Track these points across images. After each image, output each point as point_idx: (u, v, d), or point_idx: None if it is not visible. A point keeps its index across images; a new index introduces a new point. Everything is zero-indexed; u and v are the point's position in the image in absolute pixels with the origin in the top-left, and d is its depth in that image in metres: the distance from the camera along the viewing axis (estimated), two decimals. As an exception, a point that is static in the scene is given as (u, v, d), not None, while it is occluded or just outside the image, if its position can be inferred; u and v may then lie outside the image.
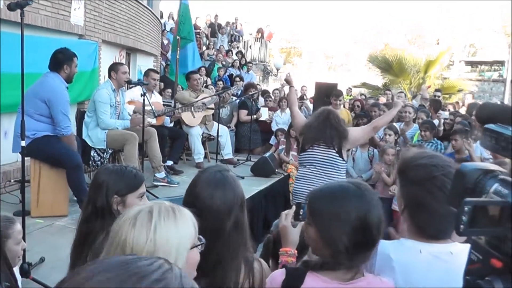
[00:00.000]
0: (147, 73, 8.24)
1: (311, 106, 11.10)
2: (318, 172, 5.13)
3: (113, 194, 2.51)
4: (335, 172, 5.13)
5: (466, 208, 1.16)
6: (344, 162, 5.21)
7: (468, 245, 2.19)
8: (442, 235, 2.08)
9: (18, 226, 2.77)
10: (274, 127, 10.44)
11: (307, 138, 5.26)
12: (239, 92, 12.02)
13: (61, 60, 5.63)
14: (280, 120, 10.51)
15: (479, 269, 1.26)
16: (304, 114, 10.05)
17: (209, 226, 2.03)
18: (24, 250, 3.91)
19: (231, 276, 2.16)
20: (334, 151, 5.11)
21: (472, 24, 44.93)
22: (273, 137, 10.28)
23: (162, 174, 7.37)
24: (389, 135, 7.59)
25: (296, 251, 2.36)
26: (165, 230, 1.51)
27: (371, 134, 5.91)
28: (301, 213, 2.48)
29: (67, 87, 5.73)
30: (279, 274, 2.11)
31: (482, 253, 1.27)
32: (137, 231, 1.49)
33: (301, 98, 11.43)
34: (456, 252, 2.04)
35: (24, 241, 3.00)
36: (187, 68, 11.11)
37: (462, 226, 1.18)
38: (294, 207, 2.53)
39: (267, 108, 11.15)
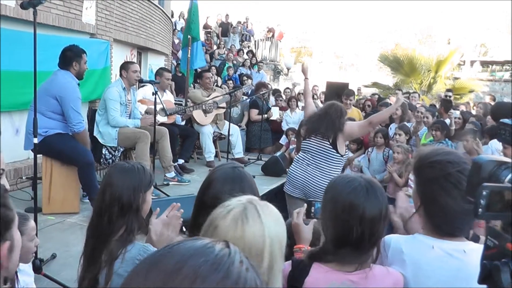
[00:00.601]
0: (160, 72, 8.26)
1: (321, 105, 11.08)
2: (310, 160, 5.40)
3: (140, 192, 2.52)
4: (327, 162, 5.34)
5: (484, 193, 1.22)
6: (338, 155, 5.35)
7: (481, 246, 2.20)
8: (458, 232, 2.08)
9: (32, 223, 2.79)
10: (284, 127, 10.45)
11: (307, 129, 5.59)
12: (250, 91, 12.02)
13: (70, 57, 5.65)
14: (290, 119, 10.51)
15: (496, 254, 1.30)
16: (314, 114, 10.05)
17: None
18: (36, 246, 3.93)
19: None
20: (328, 142, 5.30)
21: (482, 23, 44.73)
22: (283, 136, 10.28)
23: (171, 174, 7.40)
24: (399, 134, 7.55)
25: (309, 248, 2.36)
26: (273, 227, 1.52)
27: (367, 129, 5.91)
28: (312, 210, 2.52)
29: (78, 84, 5.76)
30: (286, 267, 2.13)
31: (498, 239, 1.31)
32: (250, 228, 1.48)
33: (312, 97, 11.41)
34: (469, 251, 2.03)
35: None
36: (192, 66, 11.15)
37: (480, 210, 1.23)
38: (305, 205, 2.55)
39: (278, 108, 11.14)
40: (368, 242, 2.01)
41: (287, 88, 14.40)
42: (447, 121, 7.97)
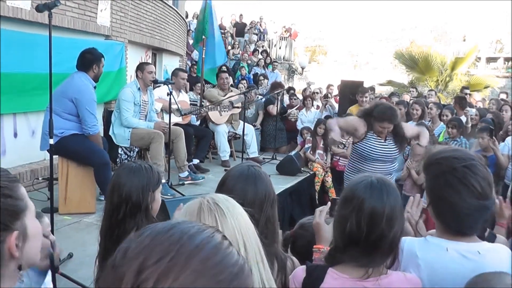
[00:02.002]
0: (175, 73, 8.33)
1: (336, 104, 11.03)
2: None
3: (148, 191, 2.55)
4: None
5: None
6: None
7: (496, 245, 2.19)
8: (468, 230, 2.06)
9: (46, 219, 2.81)
10: (299, 126, 10.41)
11: None
12: (265, 91, 12.02)
13: (90, 60, 5.70)
14: (305, 118, 10.47)
15: None
16: (328, 113, 10.01)
17: None
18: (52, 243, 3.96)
19: None
20: None
21: (498, 20, 44.38)
22: (299, 135, 10.28)
23: (185, 173, 7.41)
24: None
25: (328, 248, 2.35)
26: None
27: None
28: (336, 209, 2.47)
29: (95, 87, 5.81)
30: (301, 272, 2.13)
31: None
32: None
33: (326, 96, 11.33)
34: (483, 251, 2.03)
35: (53, 236, 3.05)
36: (215, 63, 11.22)
37: None
38: (329, 203, 2.52)
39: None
40: (367, 239, 1.97)
41: (306, 88, 14.38)
42: (463, 118, 7.92)
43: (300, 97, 11.90)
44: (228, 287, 0.88)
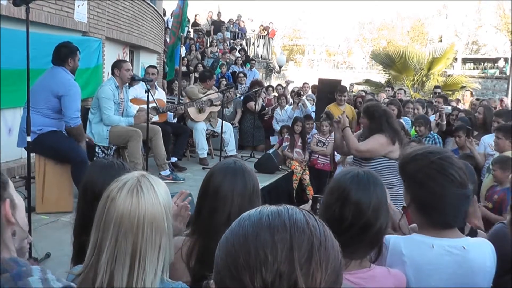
══════════════════════════════
Find where the line with "19: (231, 276, 2.16)" sits in the material above, then copy exactly from it through the line with "30: (279, 274, 2.11)". Add no other line.

> [Written response]
19: (231, 276, 2.16)
20: (334, 151, 5.11)
21: (472, 24, 44.93)
22: (273, 137, 10.28)
23: (162, 174, 7.37)
24: (389, 135, 7.59)
25: (296, 251, 2.36)
26: (165, 230, 1.51)
27: (371, 134, 5.91)
28: (301, 213, 2.48)
29: (67, 87, 5.73)
30: (279, 274, 2.11)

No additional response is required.